■ **REQUIRED WORK**: Reproduce exactly the line with "483 136 2.78" and all the lines beneath it, stopping only at the end of the material.

++++++++++

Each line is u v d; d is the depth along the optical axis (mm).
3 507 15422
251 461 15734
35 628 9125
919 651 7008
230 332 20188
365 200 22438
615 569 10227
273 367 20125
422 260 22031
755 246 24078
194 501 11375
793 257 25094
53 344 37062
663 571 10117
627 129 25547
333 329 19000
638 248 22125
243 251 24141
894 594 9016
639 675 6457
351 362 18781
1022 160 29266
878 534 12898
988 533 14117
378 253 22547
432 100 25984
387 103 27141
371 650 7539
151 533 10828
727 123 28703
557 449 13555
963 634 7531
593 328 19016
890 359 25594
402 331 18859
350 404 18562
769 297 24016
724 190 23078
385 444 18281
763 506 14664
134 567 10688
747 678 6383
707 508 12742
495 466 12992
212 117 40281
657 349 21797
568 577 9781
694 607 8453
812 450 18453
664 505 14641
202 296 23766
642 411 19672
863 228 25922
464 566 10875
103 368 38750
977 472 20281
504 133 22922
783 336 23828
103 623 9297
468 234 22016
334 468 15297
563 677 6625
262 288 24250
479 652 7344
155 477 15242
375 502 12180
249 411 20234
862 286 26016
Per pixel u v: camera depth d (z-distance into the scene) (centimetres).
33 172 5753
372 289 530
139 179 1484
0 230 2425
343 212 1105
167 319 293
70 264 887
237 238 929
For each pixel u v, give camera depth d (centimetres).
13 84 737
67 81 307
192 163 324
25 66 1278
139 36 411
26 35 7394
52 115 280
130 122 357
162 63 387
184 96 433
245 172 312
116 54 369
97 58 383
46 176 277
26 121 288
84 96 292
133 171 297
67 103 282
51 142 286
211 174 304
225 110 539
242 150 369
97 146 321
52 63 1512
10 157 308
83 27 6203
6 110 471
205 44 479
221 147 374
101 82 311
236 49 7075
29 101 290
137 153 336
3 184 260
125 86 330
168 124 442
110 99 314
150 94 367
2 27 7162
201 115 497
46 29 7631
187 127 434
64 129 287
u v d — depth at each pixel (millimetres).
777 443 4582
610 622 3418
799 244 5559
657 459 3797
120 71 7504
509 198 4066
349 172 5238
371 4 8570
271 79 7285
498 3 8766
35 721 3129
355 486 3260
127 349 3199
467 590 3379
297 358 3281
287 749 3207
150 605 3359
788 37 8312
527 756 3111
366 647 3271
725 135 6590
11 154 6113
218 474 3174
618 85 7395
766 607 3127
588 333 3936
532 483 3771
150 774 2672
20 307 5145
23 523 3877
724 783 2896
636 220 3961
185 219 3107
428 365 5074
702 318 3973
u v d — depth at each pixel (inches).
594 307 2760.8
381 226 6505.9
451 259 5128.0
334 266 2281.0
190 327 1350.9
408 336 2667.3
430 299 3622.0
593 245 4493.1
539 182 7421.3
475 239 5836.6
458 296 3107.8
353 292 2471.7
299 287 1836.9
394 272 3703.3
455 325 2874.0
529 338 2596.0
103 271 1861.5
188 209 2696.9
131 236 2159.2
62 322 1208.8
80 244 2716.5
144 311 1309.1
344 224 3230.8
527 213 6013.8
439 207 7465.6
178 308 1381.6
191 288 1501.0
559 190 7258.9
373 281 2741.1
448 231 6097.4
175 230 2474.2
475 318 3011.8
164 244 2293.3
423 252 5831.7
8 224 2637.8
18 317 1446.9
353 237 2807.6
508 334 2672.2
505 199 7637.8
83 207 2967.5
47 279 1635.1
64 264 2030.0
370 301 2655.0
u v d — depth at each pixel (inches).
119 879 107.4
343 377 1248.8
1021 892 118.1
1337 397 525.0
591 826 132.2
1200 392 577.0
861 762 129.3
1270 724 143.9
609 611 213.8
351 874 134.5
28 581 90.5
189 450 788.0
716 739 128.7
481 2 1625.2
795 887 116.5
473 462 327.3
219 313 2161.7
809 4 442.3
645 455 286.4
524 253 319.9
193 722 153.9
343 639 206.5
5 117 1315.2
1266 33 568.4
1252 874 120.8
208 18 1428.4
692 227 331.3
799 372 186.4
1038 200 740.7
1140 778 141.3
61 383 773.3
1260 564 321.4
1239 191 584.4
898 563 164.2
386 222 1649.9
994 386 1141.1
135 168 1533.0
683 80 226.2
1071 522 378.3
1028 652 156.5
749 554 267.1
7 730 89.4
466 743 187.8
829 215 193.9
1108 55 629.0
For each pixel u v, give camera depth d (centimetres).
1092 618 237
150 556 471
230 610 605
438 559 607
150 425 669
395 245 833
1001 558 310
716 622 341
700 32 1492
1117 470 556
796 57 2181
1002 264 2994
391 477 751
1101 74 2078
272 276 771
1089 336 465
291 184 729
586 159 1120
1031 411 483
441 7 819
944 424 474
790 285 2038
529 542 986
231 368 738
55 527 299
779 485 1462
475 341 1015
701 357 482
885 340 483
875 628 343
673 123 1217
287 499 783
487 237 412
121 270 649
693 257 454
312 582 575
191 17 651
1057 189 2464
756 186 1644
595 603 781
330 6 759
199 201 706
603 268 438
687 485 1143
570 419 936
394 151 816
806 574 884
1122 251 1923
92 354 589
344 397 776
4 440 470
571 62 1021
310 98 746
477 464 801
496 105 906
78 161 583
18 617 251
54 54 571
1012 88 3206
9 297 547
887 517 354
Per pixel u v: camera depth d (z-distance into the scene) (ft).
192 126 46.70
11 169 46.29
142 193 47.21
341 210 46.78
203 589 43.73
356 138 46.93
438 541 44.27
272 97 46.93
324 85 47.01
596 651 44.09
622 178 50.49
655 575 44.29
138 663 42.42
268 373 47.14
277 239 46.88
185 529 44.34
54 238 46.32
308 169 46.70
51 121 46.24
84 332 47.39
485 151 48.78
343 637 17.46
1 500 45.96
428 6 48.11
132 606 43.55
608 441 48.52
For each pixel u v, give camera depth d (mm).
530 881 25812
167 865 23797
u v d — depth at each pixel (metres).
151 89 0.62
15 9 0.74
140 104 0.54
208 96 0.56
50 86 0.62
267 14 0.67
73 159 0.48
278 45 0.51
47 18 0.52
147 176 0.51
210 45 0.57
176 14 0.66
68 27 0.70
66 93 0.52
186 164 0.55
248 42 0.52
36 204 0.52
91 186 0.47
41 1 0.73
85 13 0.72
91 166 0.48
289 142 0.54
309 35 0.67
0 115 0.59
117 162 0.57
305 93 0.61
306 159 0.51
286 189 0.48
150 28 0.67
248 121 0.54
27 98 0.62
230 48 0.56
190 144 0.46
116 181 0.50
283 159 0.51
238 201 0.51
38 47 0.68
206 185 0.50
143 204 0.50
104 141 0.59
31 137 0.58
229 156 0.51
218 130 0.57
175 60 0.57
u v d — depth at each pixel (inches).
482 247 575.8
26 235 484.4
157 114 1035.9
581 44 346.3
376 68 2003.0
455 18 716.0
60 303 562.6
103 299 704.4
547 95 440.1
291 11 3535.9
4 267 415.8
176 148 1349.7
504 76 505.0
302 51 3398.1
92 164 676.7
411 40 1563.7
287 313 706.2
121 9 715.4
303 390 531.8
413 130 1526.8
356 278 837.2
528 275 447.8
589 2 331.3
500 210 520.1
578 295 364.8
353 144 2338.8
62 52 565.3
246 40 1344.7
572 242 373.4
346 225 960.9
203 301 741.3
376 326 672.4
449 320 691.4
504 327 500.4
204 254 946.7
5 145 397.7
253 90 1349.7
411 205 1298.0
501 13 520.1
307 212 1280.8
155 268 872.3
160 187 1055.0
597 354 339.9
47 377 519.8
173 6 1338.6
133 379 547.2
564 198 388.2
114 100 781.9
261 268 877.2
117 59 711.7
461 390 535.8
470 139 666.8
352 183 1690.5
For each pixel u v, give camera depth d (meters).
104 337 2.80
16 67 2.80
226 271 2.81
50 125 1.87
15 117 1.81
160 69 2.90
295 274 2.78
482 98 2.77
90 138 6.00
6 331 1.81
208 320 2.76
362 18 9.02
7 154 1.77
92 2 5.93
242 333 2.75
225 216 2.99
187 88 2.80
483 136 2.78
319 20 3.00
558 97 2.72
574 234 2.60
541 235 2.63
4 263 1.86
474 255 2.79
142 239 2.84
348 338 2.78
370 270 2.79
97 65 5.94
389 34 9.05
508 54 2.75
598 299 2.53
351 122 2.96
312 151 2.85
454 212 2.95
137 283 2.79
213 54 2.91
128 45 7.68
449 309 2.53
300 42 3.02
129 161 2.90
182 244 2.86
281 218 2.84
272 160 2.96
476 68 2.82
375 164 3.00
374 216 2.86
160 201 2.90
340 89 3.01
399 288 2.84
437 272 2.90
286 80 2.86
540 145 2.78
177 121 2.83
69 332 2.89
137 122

++++++++++

■ **RESPONSE**:
483 136 2.78
319 20 3.00
558 97 2.72
574 234 2.60
541 235 2.63
4 263 1.86
474 255 2.79
142 239 2.84
348 338 2.78
370 270 2.79
97 65 5.94
389 34 9.05
508 54 2.75
598 299 2.53
351 122 2.96
312 151 2.85
454 212 2.95
137 283 2.79
213 54 2.91
128 45 7.68
449 309 2.53
300 42 3.02
129 161 2.90
182 244 2.86
281 218 2.84
272 160 2.96
476 68 2.82
375 164 3.00
374 216 2.86
160 201 2.90
340 89 3.01
399 288 2.84
437 272 2.90
286 80 2.86
540 145 2.78
177 121 2.83
69 332 2.89
137 122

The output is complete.